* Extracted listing
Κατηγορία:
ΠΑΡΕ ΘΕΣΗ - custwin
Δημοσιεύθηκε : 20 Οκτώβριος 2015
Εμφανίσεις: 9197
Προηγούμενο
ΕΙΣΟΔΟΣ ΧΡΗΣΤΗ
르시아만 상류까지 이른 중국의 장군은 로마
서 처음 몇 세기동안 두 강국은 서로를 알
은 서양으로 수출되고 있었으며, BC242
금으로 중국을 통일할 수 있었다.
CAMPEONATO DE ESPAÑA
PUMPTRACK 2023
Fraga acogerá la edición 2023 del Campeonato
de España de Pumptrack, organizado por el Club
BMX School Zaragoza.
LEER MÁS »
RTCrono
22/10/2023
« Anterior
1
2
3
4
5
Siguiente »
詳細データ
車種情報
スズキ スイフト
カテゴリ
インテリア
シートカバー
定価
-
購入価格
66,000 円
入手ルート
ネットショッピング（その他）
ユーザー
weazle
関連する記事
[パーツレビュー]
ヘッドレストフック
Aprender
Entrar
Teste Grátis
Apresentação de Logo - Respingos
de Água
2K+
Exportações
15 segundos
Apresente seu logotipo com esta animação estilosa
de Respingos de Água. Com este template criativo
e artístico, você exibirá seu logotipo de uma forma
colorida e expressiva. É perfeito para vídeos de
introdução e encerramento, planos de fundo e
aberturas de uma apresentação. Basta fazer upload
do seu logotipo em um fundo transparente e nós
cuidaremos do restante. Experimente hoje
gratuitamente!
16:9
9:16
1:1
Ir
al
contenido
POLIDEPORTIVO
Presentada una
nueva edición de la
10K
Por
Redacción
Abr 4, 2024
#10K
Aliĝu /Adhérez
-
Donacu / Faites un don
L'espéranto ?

* WHAT THE TASK REQUIRES
Output every line from the start of the listing through the line containing "do seu logotipo", inclusive, as a Markdown table with the columns No. and Line, leaving out blank lines.

* RESULT OF THE EXERCISE
| No. | Line |
|---|---|
| 1 | Κατηγορία: |
| 2 | ΠΑΡΕ ΘΕΣΗ - custwin |
| 3 | Δημοσιεύθηκε : 20 Οκτώβριος 2015 |
| 4 | Εμφανίσεις: 9197 |
| 5 | Προηγούμενο |
| 6 | ΕΙΣΟΔΟΣ ΧΡΗΣΤΗ |
| 7 | 르시아만 상류까지 이른 중국의 장군은 로마 |
| 8 | 서 처음 몇 세기동안 두 강국은 서로를 알 |
| 9 | 은 서양으로 수출되고 있었으며, BC242 |
| 10 | 금으로 중국을 통일할 수 있었다. |
| 11 | CAMPEONATO DE ESPAÑA |
| 12 | PUMPTRACK 2023 |
| 13 | Fraga acogerá la edición 2023 del Campeonato |
| 14 | de España de Pumptrack, organizado por el Club |
| 15 | BMX School Zaragoza. |
| 16 | LEER MÁS » |
| 17 | RTCrono |
| 18 | 22/10/2023 |
| 19 | « Anterior |
| 20 | 1 |
| 21 | 2 |
| 22 | 3 |
| 23 | 4 |
| 24 | 5 |
| 25 | Siguiente » |
| 26 | 詳細データ |
| 27 | 車種情報 |
| 28 | スズキ スイフト |
| 29 | カテゴリ |
| 30 | インテリア |
| 31 | シートカバー |
| 32 | 定価 |
| 33 | - |
| 34 | 購入価格 |
| 35 | 66,000 円 |
| 36 | 入手ルート |
| 37 | ネットショッピング（その他） |
| 38 | ユーザー |
| 39 | weazle |
| 40 | 関連する記事 |
| 41 | [パーツレビュー] |
| 42 | ヘッドレストフック |
| 43 | Aprender |
| 44 | Entrar |
| 45 | Teste Grátis |
| 46 | Apresentação de Logo - Respingos |
| 47 | de Água |
| 48 | 2K+ |
| 49 | Exportações |
| 50 | 15 segundos |
| 51 | Apresente seu logotipo com esta animação estilosa |
| 52 | de Respingos de Água. Com este template criativo |
| 53 | e artístico, você exibirá seu logotipo de uma forma |
| 54 | colorida e expressiva. É perfeito para vídeos de |
| 55 | introdução e encerramento, planos de fundo e |
| 56 | aberturas de uma apresentação. Basta fazer upload |
| 57 | do seu logotipo em um fundo transparente e nós |